Arriva l’assoluzione con formula piena per il presunto caporale, al termine del processo di Appello sulla morte, dopo un malore, di un bracciante sudanese avvenuta il 20 luglio 2015, nelle campagne tra Nardò e Avetrana, intorno alle 14.00, orario in cui la colonnina di mercurio segnava una temperatura prossima ai 40 gradi.
La Corte d’Assise d’Appello, nella giornata odierna, ha assolto con la formula, “per non aver commesso il fatto”, Mohamed Elsalih, 43enne originario del Sudan, che avrebbe svolto il ruolo di mediatore per gli arrivi in Salento dei braccianti.
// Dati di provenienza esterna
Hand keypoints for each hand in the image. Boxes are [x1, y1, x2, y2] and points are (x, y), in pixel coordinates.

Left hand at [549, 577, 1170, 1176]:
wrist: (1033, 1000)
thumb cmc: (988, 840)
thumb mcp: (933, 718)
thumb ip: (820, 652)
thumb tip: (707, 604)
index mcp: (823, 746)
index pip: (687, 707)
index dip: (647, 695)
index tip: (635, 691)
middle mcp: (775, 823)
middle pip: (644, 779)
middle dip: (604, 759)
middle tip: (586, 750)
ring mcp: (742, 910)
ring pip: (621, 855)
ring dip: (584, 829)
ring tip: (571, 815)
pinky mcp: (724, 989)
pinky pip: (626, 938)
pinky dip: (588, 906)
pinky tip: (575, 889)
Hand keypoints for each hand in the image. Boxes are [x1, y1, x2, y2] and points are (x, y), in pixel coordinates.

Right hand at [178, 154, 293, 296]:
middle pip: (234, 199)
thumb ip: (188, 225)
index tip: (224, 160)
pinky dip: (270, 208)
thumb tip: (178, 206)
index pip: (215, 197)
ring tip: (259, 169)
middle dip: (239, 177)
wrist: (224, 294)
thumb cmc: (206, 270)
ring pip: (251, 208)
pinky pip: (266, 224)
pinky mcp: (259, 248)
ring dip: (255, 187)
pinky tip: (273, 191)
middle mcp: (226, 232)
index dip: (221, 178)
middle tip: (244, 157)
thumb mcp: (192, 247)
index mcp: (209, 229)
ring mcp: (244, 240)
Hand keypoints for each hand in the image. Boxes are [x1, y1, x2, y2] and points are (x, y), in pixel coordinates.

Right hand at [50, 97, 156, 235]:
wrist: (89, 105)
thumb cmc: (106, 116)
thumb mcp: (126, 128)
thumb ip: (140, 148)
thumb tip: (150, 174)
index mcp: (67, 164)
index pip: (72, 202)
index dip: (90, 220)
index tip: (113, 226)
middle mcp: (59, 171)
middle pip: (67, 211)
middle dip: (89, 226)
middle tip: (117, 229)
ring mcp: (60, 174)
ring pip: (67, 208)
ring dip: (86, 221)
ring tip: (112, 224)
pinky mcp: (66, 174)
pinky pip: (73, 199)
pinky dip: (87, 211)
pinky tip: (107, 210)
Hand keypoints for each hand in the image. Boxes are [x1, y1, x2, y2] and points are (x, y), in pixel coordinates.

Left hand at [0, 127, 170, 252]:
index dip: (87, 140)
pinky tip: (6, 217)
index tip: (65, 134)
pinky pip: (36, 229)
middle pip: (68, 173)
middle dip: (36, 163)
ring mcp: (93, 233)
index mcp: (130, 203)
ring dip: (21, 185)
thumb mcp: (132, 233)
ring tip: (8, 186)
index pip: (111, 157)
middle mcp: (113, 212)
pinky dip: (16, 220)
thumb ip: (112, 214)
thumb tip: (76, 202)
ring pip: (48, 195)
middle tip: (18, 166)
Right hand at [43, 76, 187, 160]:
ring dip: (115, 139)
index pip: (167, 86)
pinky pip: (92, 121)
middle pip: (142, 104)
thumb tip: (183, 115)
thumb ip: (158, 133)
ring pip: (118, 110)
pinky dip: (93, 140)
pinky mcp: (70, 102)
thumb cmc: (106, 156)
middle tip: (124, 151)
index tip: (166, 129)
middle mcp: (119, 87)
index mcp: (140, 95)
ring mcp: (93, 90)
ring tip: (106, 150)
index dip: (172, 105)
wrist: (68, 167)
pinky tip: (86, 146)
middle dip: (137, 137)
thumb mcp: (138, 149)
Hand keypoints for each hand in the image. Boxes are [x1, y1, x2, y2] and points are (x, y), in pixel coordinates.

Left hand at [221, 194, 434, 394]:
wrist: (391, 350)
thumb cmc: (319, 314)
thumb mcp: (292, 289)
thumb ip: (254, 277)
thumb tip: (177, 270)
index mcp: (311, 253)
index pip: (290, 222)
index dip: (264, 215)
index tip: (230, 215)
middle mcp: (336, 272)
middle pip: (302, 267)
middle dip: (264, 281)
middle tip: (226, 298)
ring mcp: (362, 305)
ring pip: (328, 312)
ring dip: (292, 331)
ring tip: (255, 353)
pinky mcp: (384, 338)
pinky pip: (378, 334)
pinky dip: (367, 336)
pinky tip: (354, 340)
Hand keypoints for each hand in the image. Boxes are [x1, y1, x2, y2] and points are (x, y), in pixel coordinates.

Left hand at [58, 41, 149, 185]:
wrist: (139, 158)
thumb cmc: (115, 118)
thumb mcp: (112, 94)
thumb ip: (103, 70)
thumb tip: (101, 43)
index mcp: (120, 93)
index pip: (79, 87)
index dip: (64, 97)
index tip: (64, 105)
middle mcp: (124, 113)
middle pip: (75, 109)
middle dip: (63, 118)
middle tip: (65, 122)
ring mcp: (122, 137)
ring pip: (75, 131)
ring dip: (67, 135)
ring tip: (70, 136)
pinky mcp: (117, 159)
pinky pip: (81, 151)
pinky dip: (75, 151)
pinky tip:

L’imputato era difeso dagli avvocati Ivana Quarta e Giuseppe Sessa che nel corso dell’arringa difensiva, hanno evidenziato l’estraneità del presunto caporale ai fatti contestati.
In primo grado, la Corte d’Assise di Lecce gli aveva inflitto la pena complessiva di 14 anni e 6 mesi di reclusione per riduzione in schiavitù e omicidio colposo.
Al termine del processo di secondo grado, conclusosi oggi in aula bunker, è venuta meno anche la condanna al risarcimento del danno in separata sede in favore delle parti civili: la moglie della vittima, la Cgil ed il Cidu (Centro Internazionale Diritti Umani) e le aziende Mutti e Conserve Italia.
In primo grado era arrivata la condanna alla stessa pena e per i medesimi reati del presunto caporale, anche per un imprenditore agricolo di Nardò, nel frattempo deceduto ed i giudici hanno pronunciato sentenza di non luogo a procedere per morte del reo.
In base a quanto emerso nel corso delle indagini coordinate dal pm Paola Guglielmi e condotte dai carabinieri del Ros e dagli ispettori dello Spesal, i lavoratori erano costretti a lavorare in condizioni di assoluto sfruttamento. E ciò avrebbe certamente influito sul decesso di Mohammed Abdullah, 47enne, lavoratore stagionale originario del Sudan, che soffriva di una grave forma di polmonite.
Come detto le accuse sono cadute al termine del processo di Appello e le motivazioni si conosceranno entra i prossimi 30 giorni. Ad ogni modo, la Procura generale potrà presentare ricorso in Cassazione.